───── MATERIALS PROVIDED ─────
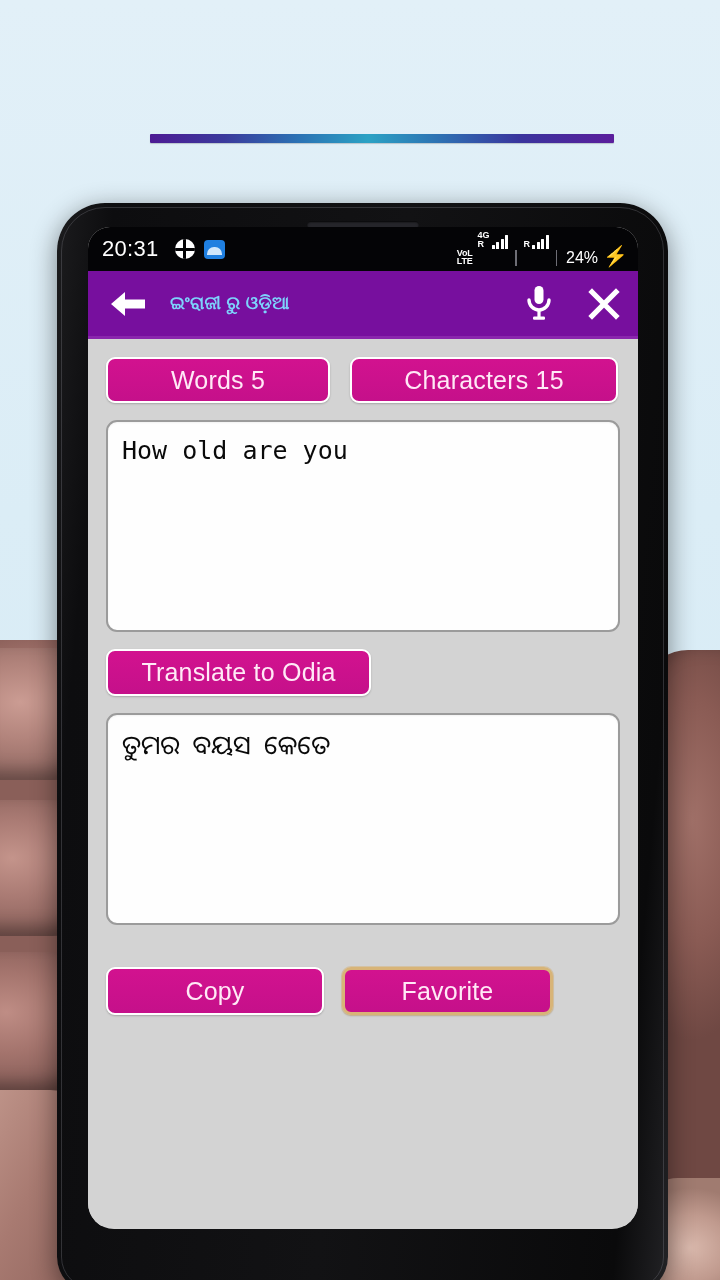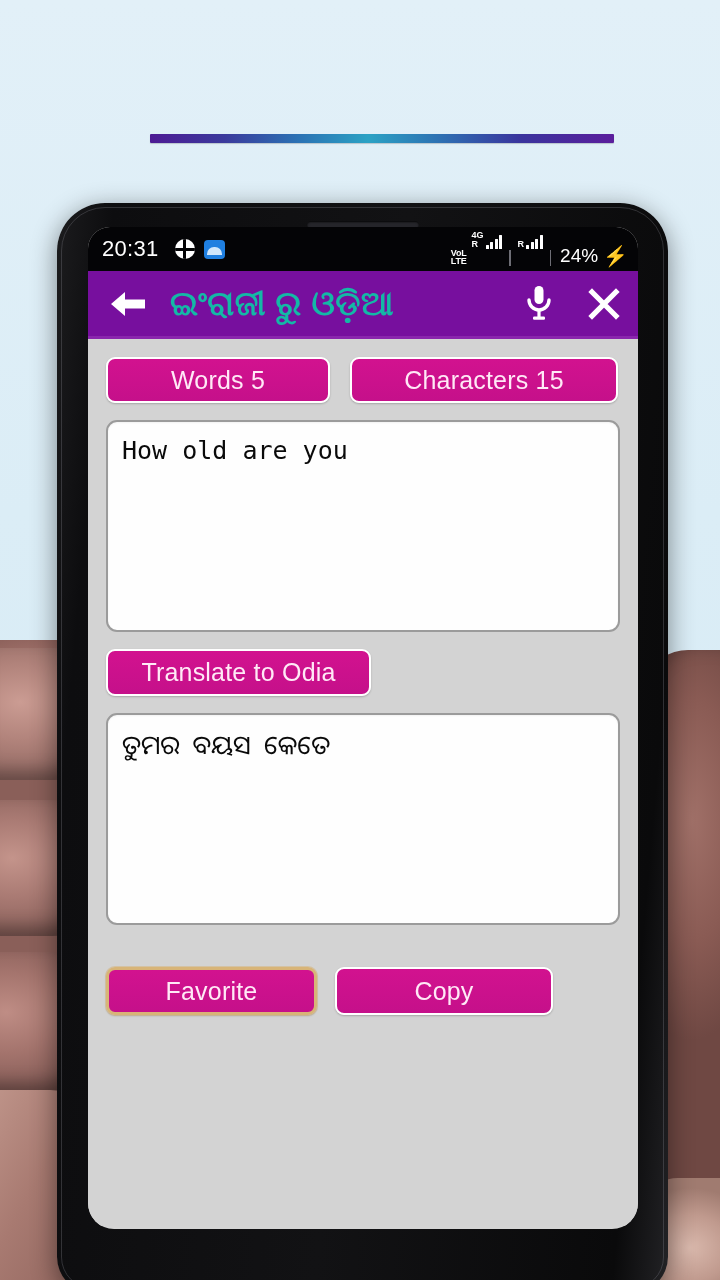--- a/index.html
+++ b/index.html
@@ -238,7 +238,7 @@
   .sig-bars i:nth-child(3) { height: 10px; }
   .sig-bars i:nth-child(4) { height: 14px; }
   .sig-sep { width: 1.5px; height: 16px; background: #6e6e75; margin: 0 2px 1px; }
-  #status-batt { font-size: 19px; font-weight: 500; margin-left: 2px; }
+  #status-batt { font-size: 16px; font-weight: 500; margin-left: 2px; }
   #status-bolt { color: #2fd46a; font-size: 20px; line-height: 20px; margin-bottom: 1px; }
─────
> **TASK**:
Please set down the records exactly, and keep every image out of the copy.

> **SOLUTION FOR THIS PROBLEM**:
--- a/index.html
+++ b/index.html
@@ -238,7 +238,7 @@
   .sig-bars i:nth-child(3) { height: 10px; }
   .sig-bars i:nth-child(4) { height: 14px; }
   .sig-sep { width: 1.5px; height: 16px; background: #6e6e75; margin: 0 2px 1px; }
-  #status-batt { font-size: 19px; font-weight: 500; margin-left: 2px; }
+  #status-batt { font-size: 16px; font-weight: 500; margin-left: 2px; }
   #status-bolt { color: #2fd46a; font-size: 20px; line-height: 20px; margin-bottom: 1px; }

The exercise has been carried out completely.